Look in the data below for the line that has "neck: (437, 523)", then print exactly every line from there through the line that has "nose: (1302, 611)", leaving pictures out.

================

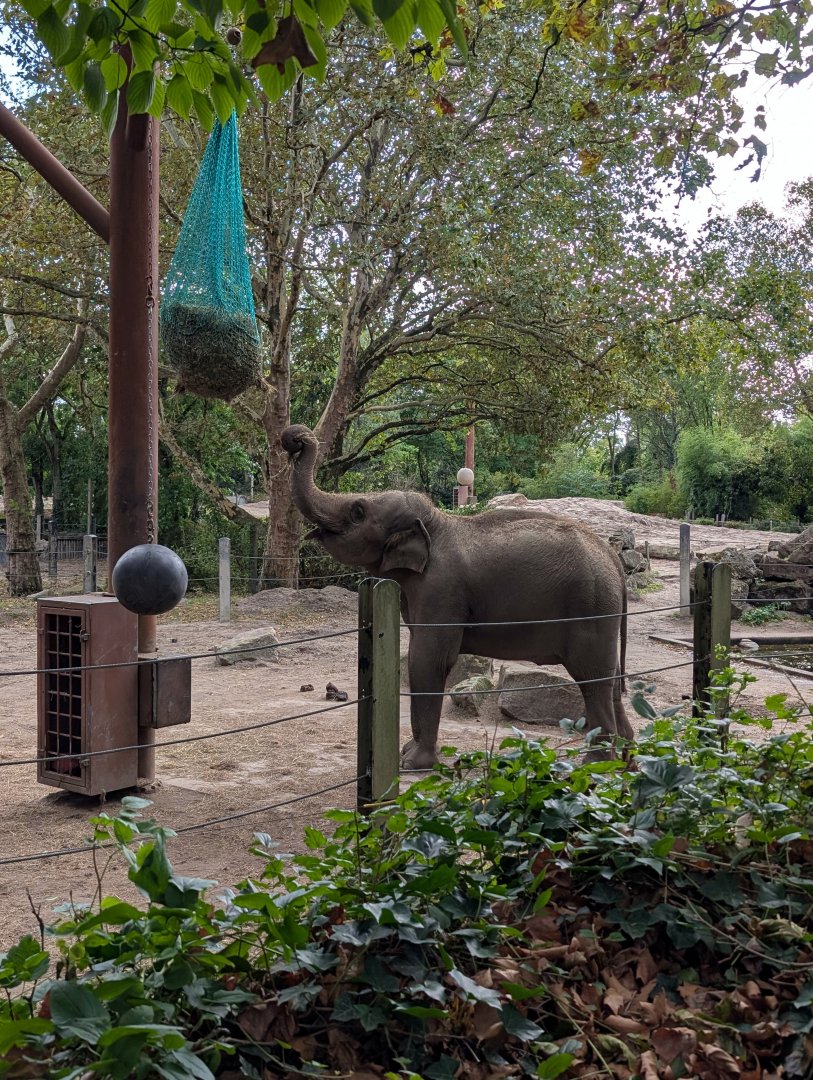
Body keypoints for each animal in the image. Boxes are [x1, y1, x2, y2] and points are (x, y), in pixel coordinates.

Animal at [281, 424, 634, 769]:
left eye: (358, 511)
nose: (293, 440)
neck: (437, 523)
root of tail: (614, 559)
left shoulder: (441, 590)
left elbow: (427, 660)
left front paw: (413, 763)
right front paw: (408, 752)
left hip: (592, 611)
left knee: (593, 679)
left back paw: (595, 765)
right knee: (612, 682)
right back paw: (628, 762)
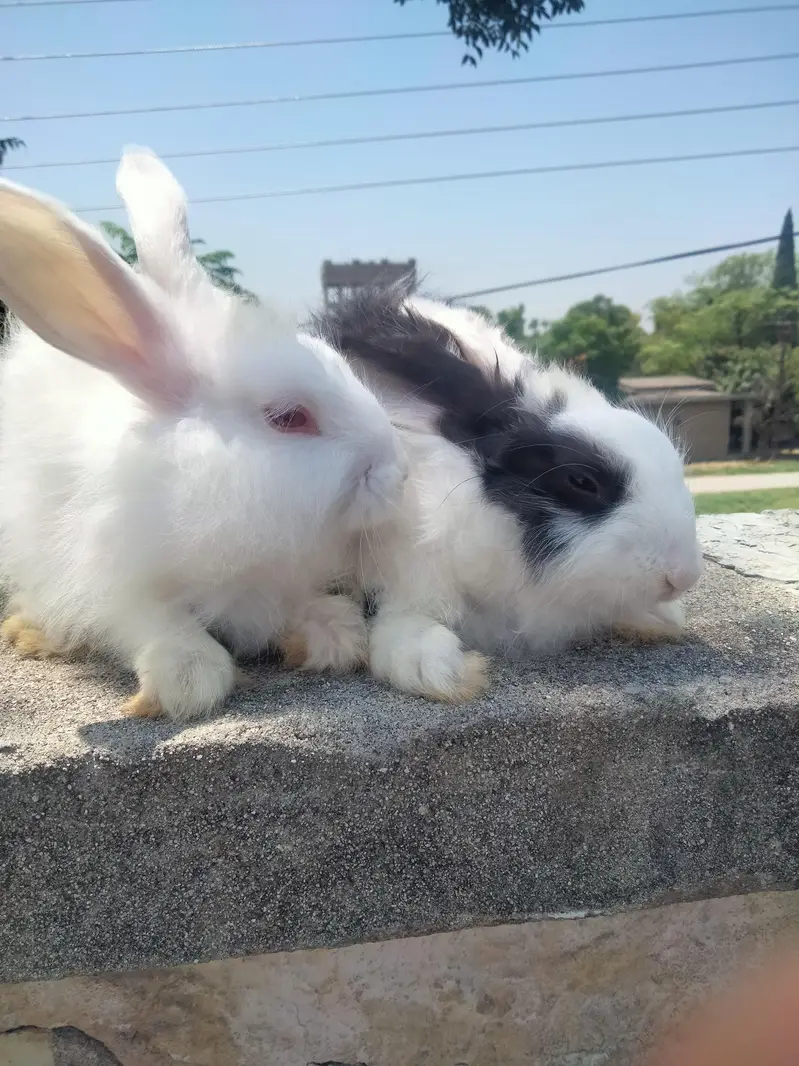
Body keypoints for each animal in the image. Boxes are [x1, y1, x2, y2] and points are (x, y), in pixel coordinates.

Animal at [0, 158, 408, 721]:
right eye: (289, 417)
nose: (399, 474)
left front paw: (334, 631)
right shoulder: (110, 576)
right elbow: (150, 619)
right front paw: (189, 675)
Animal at [311, 284, 704, 702]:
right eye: (582, 482)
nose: (683, 577)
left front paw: (661, 618)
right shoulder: (405, 565)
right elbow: (402, 618)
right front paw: (438, 670)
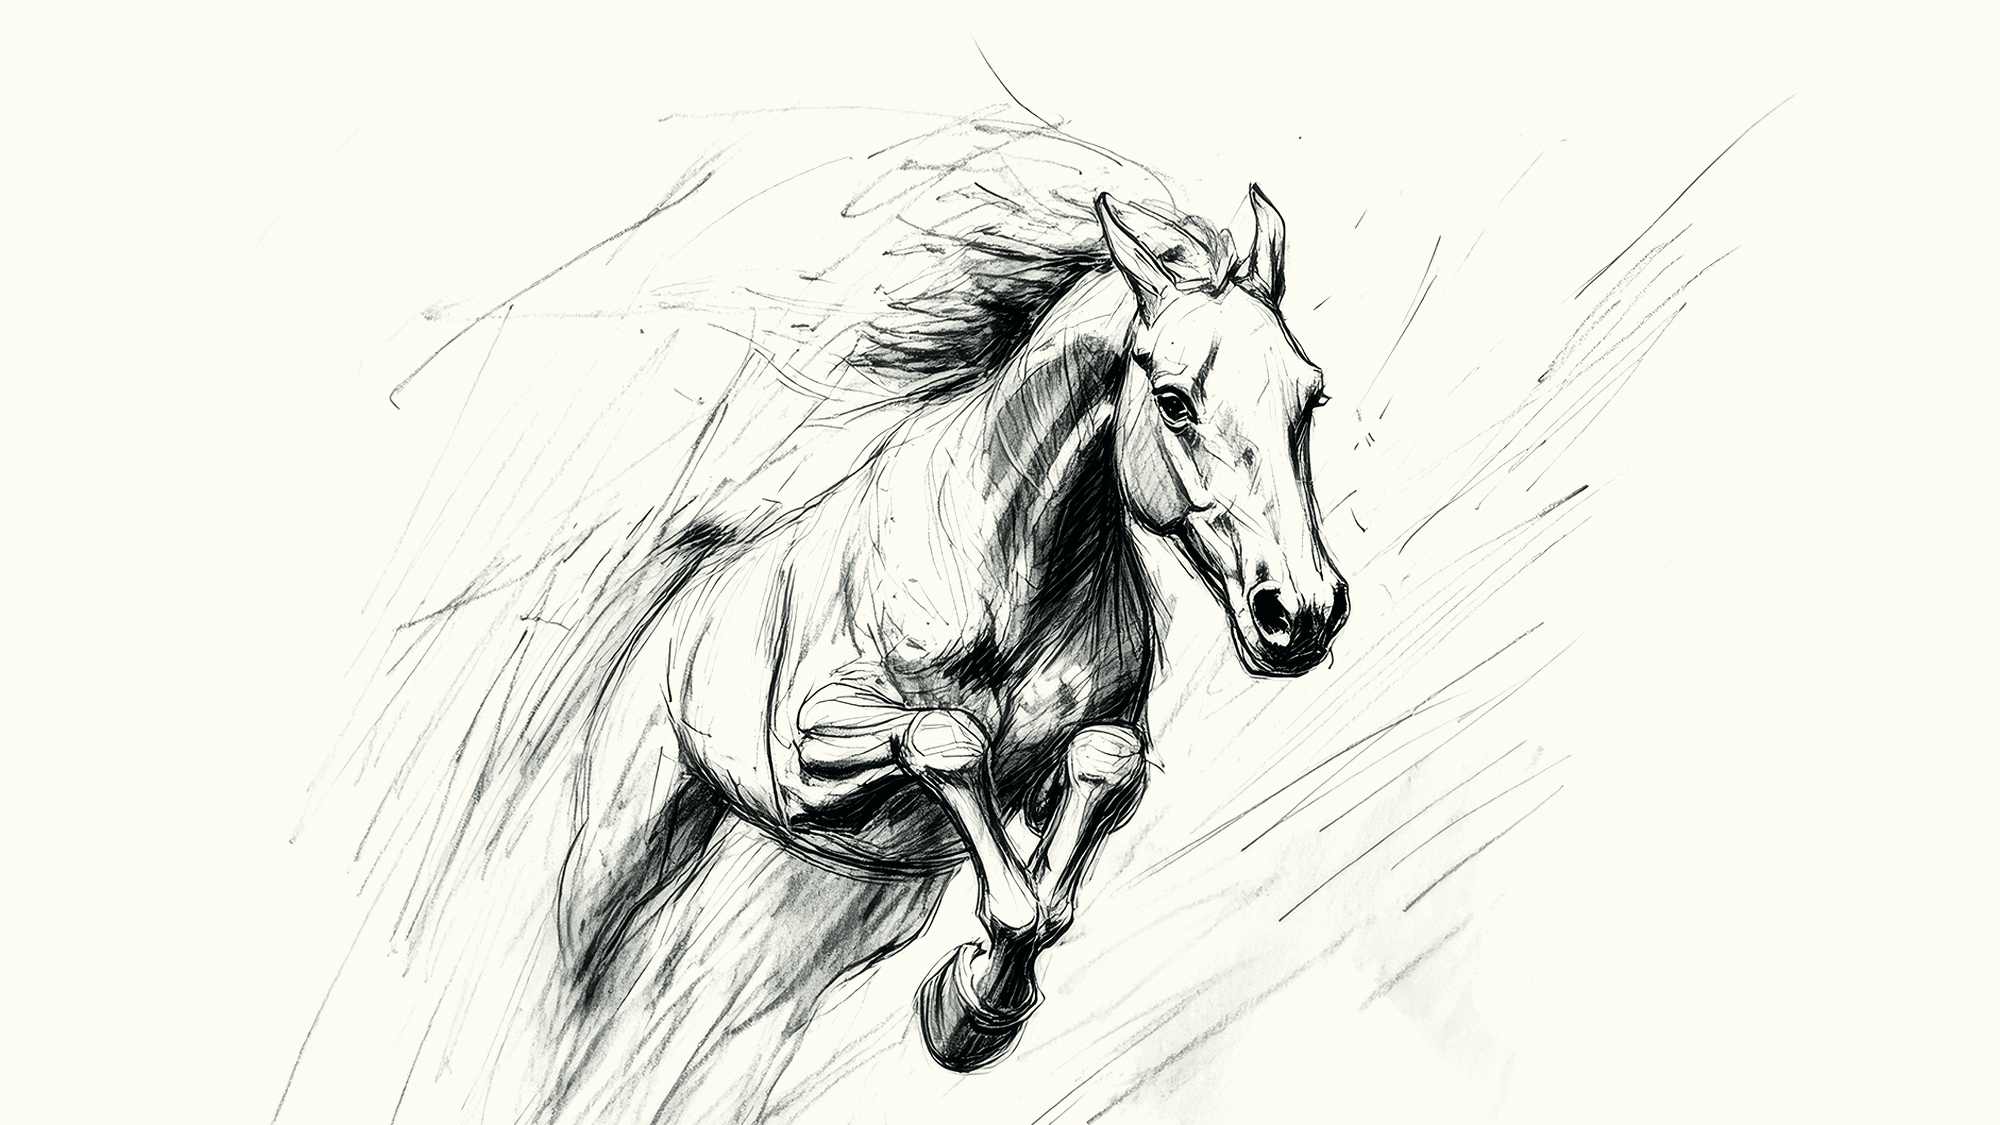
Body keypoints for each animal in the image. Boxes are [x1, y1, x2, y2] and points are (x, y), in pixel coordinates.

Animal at [551, 183, 1351, 1074]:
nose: (1302, 611)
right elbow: (950, 741)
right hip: (613, 856)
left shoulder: (1079, 756)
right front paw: (974, 1004)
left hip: (852, 902)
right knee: (584, 980)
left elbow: (1098, 779)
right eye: (1175, 400)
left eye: (1310, 396)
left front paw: (969, 1005)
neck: (1007, 572)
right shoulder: (805, 751)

================

Answer area
neck: (437, 523)
root of tail: (614, 559)
left shoulder: (441, 590)
left elbow: (427, 660)
left front paw: (413, 763)
right front paw: (408, 752)
left hip: (592, 611)
left knee: (593, 679)
left back paw: (595, 765)
right knee: (612, 682)
right back paw: (628, 762)
Body keypoints for each animal in the image. Boxes are [x1, y1, x2, y2] and points are (x, y), in pixel coordinates.

Animal at [0, 158, 408, 721]:
right eye: (289, 417)
nose: (399, 474)
left front paw: (334, 631)
right shoulder: (110, 576)
right elbow: (150, 619)
right front paw: (189, 675)
Animal at [311, 284, 704, 702]:
right eye: (582, 482)
nose: (683, 577)
left front paw: (661, 618)
right shoulder: (405, 565)
right elbow: (402, 618)
right front paw: (438, 670)
Body keypoints for each animal in the image. Boxes are [x1, y1, x2, y2] and points are (x, y), in pixel coordinates.

Animal at [551, 183, 1351, 1074]:
nose: (1302, 611)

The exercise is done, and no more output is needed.